Dann ein Rückgriff auf die Vergangenheit. Gegen Ende berichtete Stefan Suter über eigene Übergriffe während seiner Zeit als Ministrant. «Ein Priester hat mich aus sadistischen Gründen immer wieder an den Haaren gezogen. Das hat mich damals sehr beschäftigt.» Doch nachhaltig geschadet habe ihm das keineswegs. Denn «normale Menschen» können gemäss Suter so etwas verkraften. Der Präsident der Pfarrwahlkommission erinnerte daran, dass es heute schwierig sei, Priester zu finden. Und Stefan Küng sei ja jünger als 85, scherzte er. Lautes Gelächter. Daniel Bachmann, damaliger Pfarradministrator der katholischen Kirchgemeinde Aadorf-St. Alexander, führte engagiert und auch mal mit Witz und Schalk die Vorzüge von Stefan Küng als Priester und Menschen aus.  

Das Vertrauen einer Mutter: Kommunion ohne Bedenken

Stefan Küng selber wirkte souverän, auch wenn er seine Anspannung nicht ganz verhehlen konnte.
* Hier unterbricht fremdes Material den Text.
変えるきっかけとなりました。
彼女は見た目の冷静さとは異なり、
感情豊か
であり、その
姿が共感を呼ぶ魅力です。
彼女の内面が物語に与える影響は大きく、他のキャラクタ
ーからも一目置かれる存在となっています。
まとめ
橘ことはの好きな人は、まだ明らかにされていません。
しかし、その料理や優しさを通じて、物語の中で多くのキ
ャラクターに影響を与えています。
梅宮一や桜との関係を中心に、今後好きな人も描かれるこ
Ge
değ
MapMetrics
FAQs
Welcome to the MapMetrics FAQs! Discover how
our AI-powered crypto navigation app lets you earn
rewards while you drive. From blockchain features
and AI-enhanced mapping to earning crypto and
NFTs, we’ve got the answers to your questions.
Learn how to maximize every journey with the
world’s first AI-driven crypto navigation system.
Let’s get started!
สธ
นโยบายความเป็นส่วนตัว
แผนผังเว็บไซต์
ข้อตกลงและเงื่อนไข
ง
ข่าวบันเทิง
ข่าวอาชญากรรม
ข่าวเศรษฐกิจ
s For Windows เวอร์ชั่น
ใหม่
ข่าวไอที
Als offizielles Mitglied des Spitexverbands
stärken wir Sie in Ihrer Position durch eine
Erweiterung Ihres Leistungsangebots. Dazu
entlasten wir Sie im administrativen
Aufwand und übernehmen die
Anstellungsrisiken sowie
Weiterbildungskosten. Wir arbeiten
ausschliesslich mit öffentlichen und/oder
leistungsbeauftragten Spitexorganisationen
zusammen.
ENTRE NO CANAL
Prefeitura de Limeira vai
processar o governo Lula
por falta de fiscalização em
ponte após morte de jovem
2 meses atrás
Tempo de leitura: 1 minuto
Er schilderte die grausame Zeit in der Untersuchungshaft und kritisierte die mediale Vorverurteilung. Seit mehreren Jahren arbeitet er in der Pfarrei St. Franziskus als Seelsorger. Seine Predigten sind beliebt. Die Pfarreimitglieder schätzen seine empathische Art. «Stefan Küng ist das Beste, was unserer Pfarrgemeinde passieren kann», frohlockte eine ältere Frau.

Eine Mutter versicherte, dass sie ohne Bedenken ihre Tochter zur Erstkommunion bei Stefan Küng schickt. Denn sie vertraue ihm zu hundert Prozent. «Er ist ein toller und sehr engagierter Pfarrer.» Es gebe auch nichts zu verzeihen, versicherte eine weitere Frau. Schliesslich sei der Fuss kein Sexualobjekt. Wieder Applaus. Am 10. Februar wird sich zeigen, ob es die über 2000 Pfarreimitglieder ähnlich sehen. Dann findet die Urnenwahl statt.